Entrepreneurs seeking to turn their idea into a functional business and executives brought on to help develop a concept into a functional organization need to make a lot of decisions before a vision can turn into an operational reality. Choices made in the early stages of business development can affect the company’s budget and business model for years to come.
One of the most important decisions that must generally be made is where to acquire facilities and whether to rent or buy the commercial property necessary to run a business that requires its own space. Is it usually a better option for a new company to purchase real property or to rent it initially?
Every scenario inspires different considerations
The average person asked about real property investments would likely immediately claim that buying real property is always better than renting it. That oversimplified approach might lead to people making financially devastating mistakes, particularly when choosing on behalf of a business and not an individual person.

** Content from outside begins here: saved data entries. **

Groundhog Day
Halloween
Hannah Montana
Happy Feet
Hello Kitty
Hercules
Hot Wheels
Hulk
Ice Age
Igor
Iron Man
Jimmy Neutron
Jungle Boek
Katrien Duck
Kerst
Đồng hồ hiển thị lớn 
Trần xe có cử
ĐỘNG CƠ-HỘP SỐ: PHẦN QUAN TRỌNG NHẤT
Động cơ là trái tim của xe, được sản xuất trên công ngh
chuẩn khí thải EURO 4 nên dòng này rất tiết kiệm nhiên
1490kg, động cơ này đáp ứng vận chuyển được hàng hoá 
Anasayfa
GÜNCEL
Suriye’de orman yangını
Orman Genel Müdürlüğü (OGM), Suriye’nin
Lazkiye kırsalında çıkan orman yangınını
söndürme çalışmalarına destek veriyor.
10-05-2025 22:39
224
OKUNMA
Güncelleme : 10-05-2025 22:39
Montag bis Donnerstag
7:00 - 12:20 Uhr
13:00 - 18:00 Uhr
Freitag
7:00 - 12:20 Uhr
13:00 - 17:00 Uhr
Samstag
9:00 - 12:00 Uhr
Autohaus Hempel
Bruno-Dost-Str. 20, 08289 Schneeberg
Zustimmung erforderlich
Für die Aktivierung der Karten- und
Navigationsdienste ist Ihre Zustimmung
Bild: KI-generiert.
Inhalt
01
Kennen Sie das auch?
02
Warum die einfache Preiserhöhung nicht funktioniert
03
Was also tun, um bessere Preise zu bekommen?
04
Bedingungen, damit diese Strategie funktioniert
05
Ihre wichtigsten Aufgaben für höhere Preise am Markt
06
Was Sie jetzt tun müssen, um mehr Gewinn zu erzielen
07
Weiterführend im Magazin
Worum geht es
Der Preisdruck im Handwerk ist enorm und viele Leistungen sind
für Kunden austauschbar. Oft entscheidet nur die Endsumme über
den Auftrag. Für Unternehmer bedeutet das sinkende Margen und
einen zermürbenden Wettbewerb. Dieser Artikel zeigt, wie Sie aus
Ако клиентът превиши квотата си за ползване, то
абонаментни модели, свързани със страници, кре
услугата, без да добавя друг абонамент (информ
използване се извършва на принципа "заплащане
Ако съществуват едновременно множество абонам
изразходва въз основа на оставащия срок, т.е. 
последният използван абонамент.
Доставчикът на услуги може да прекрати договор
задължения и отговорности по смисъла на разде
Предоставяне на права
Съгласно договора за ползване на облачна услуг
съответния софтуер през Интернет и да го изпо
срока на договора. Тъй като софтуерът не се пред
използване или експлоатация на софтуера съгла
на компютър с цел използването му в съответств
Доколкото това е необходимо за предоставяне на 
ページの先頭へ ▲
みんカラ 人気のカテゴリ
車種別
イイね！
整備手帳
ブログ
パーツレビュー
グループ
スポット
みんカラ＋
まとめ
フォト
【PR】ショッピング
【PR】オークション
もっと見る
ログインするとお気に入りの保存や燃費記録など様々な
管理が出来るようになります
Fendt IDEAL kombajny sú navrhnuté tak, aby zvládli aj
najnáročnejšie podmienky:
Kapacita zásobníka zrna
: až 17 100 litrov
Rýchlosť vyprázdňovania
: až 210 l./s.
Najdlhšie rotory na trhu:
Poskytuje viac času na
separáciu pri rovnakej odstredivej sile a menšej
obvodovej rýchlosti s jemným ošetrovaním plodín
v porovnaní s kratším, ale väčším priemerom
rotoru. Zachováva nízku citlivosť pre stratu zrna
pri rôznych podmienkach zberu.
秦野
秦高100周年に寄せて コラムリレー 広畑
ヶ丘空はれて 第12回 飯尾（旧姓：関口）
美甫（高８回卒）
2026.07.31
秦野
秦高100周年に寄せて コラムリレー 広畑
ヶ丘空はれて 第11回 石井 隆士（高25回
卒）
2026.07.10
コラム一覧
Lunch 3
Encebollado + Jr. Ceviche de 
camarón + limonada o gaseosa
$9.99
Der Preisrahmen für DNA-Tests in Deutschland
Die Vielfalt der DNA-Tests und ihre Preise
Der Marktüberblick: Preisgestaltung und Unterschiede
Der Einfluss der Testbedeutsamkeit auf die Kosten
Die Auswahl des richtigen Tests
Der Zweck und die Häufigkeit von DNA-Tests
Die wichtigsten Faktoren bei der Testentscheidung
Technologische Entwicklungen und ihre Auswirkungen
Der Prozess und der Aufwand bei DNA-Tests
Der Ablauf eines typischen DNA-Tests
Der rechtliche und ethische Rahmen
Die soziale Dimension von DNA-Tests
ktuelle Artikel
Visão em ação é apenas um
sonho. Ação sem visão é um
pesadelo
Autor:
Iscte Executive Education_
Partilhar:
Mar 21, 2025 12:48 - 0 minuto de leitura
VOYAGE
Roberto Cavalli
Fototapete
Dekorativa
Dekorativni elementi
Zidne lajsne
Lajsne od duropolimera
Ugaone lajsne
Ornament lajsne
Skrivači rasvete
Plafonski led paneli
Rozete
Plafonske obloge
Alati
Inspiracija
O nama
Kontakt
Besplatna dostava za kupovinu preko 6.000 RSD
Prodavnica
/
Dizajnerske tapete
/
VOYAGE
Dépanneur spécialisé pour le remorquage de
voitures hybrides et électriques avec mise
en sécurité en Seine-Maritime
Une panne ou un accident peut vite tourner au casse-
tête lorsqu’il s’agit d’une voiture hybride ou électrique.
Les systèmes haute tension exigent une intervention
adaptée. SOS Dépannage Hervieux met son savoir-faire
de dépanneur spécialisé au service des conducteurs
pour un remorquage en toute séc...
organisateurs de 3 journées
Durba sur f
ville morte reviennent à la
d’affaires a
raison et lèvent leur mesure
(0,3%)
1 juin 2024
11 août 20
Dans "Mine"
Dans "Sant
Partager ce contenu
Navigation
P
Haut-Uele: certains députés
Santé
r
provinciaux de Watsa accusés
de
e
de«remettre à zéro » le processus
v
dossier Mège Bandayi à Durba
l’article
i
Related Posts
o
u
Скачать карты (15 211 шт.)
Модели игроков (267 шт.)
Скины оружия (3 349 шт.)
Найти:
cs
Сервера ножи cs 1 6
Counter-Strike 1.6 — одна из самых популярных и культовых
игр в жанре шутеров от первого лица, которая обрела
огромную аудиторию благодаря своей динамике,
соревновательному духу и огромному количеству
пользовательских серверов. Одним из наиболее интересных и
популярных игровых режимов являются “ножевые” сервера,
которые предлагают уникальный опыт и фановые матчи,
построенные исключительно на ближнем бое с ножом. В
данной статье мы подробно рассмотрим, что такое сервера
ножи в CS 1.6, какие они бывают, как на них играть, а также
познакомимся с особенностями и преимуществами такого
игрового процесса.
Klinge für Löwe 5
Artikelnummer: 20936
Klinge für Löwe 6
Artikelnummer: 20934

If a company has limited startup capital, it could take every last cent of those funds to acquire real property, and the loan payments every month could be a real strain on the company’s operating budget. Additionally, the possibility of something going wrong with the facility is a serious concern, as there will be no owner or landlord to help share in the repair costs. The company might need to change where it operates or scale its facilities up or down based on changes to its business model in its early years. Purchasing real property will drastically reduce the company’s flexibility and ability to adapt on the fly to changing market circumstances.
Of course, there are benefits and drawbacks to renting as well. Not all commercial rental agreements require that a landlord contribute to maintenance and repairs. Tenants may find themselves responsible for a significant portion of those costs. Additionally, the landlord could potentially terminate the lease at any time or change the least terms, thereby leaving the company unable to afford the space in the future.
The ownership of an organization will need to carefully consider what resources it currently has and what changes it will likely undergo in the first months and years of operating to determine whether renting or buying would be the better option. Ultimately, seeking legal guidance can help someone choose the right solutions based on their current position and aspirations.